*ASSIGNMENT:*
For this exercise, an exact copy is needed of only the lines from the one containing "[384,160,509,172] Director-General ->" through the end of the data, with pictures left out.

*LISTED ENTRIES:*
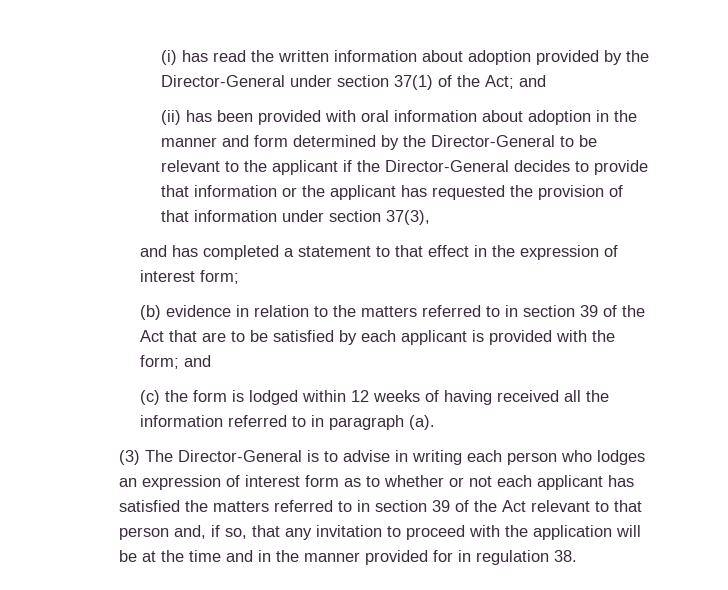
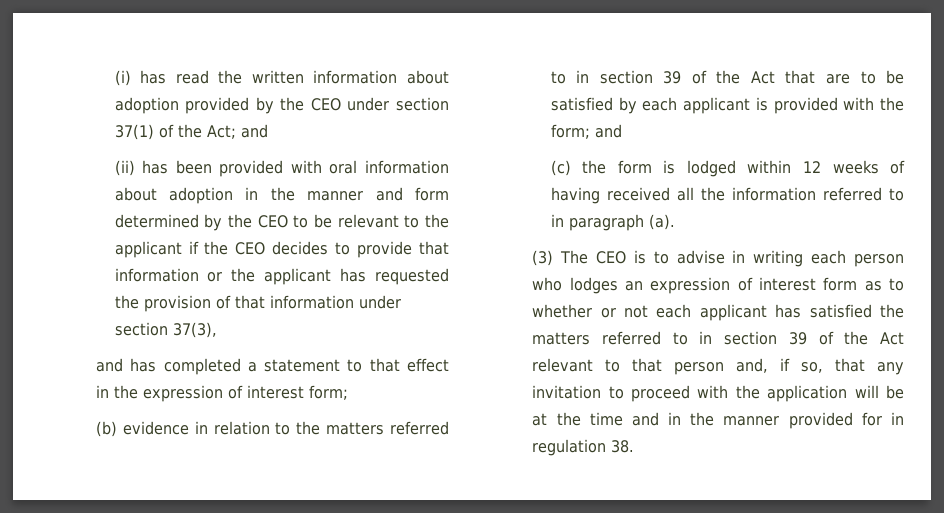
[160,75,285,87] Director-General -> [310,98,341,111] CEO
[430,135,555,147] Director-General -> [257,215,288,228] CEO
[384,160,509,172] Director-General -> [235,242,266,255] CEO
[177,450,302,462] Director-General -> [596,251,627,264] CEO

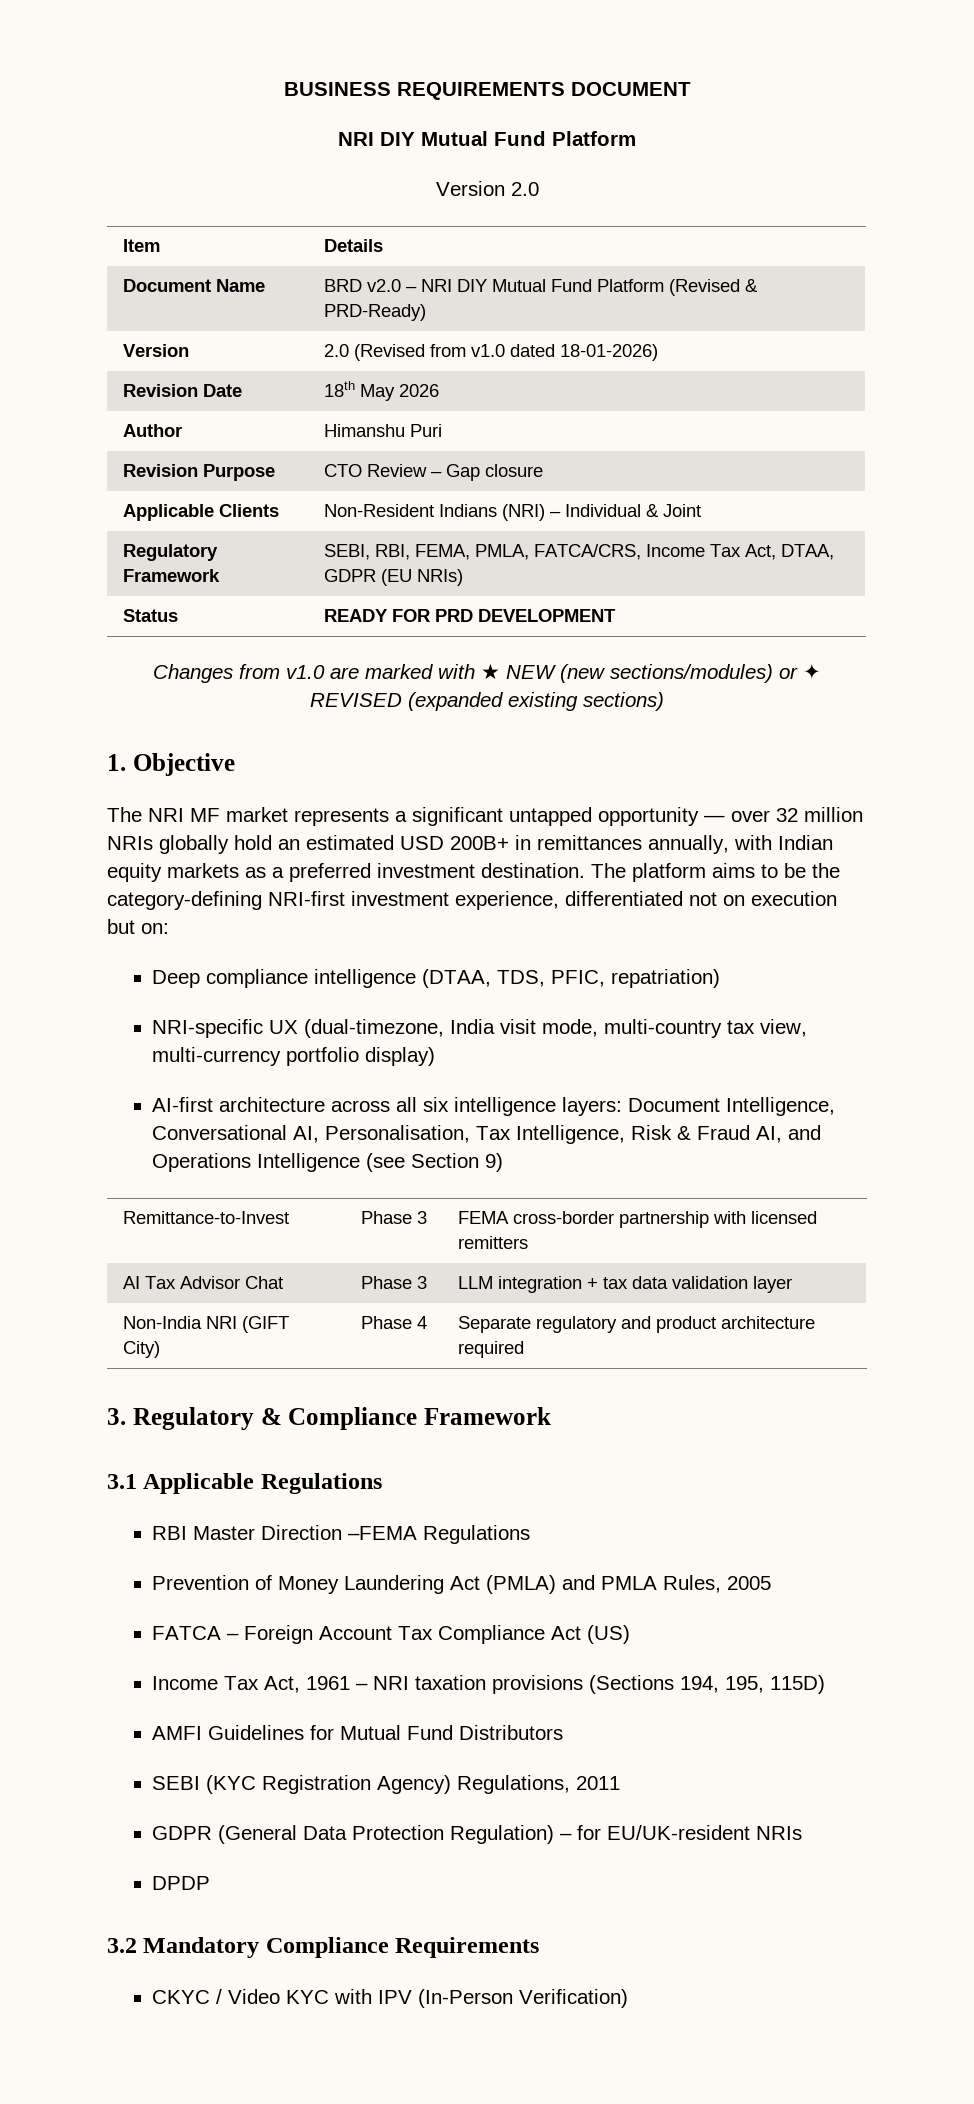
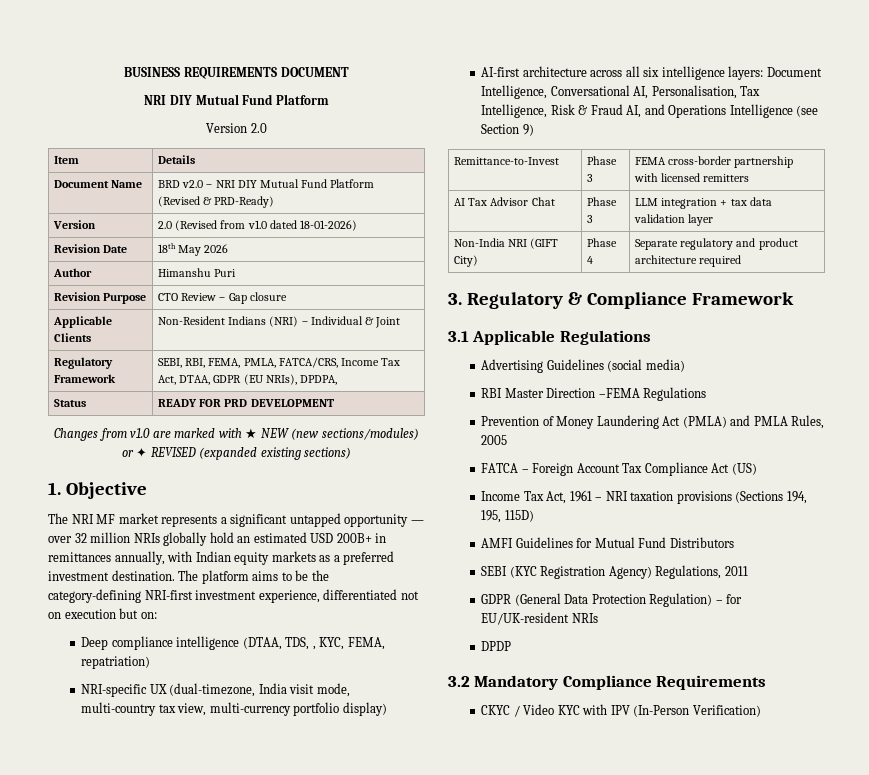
[416,569,463,586] NRIs) -> [265,374,337,385] NRIs), DPDPA,
[551,970,606,987] PFIC, -> [312,637,385,650] , KYC, FEMA,
(382, 1483) none -> [481,359,685,373] // Advertising Guidelines (social media)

*RESULT OF THE EXERCISE:*
[384,160,509,172] Director-General -> [235,242,266,255] CEO
[177,450,302,462] Director-General -> [596,251,627,264] CEO

[416,569,463,586] NRIs) -> [265,374,337,385] NRIs), DPDPA,
[551,970,606,987] PFIC, -> [312,637,385,650] , KYC, FEMA,
(382, 1483) none -> [481,359,685,373] // Advertising Guidelines (social media)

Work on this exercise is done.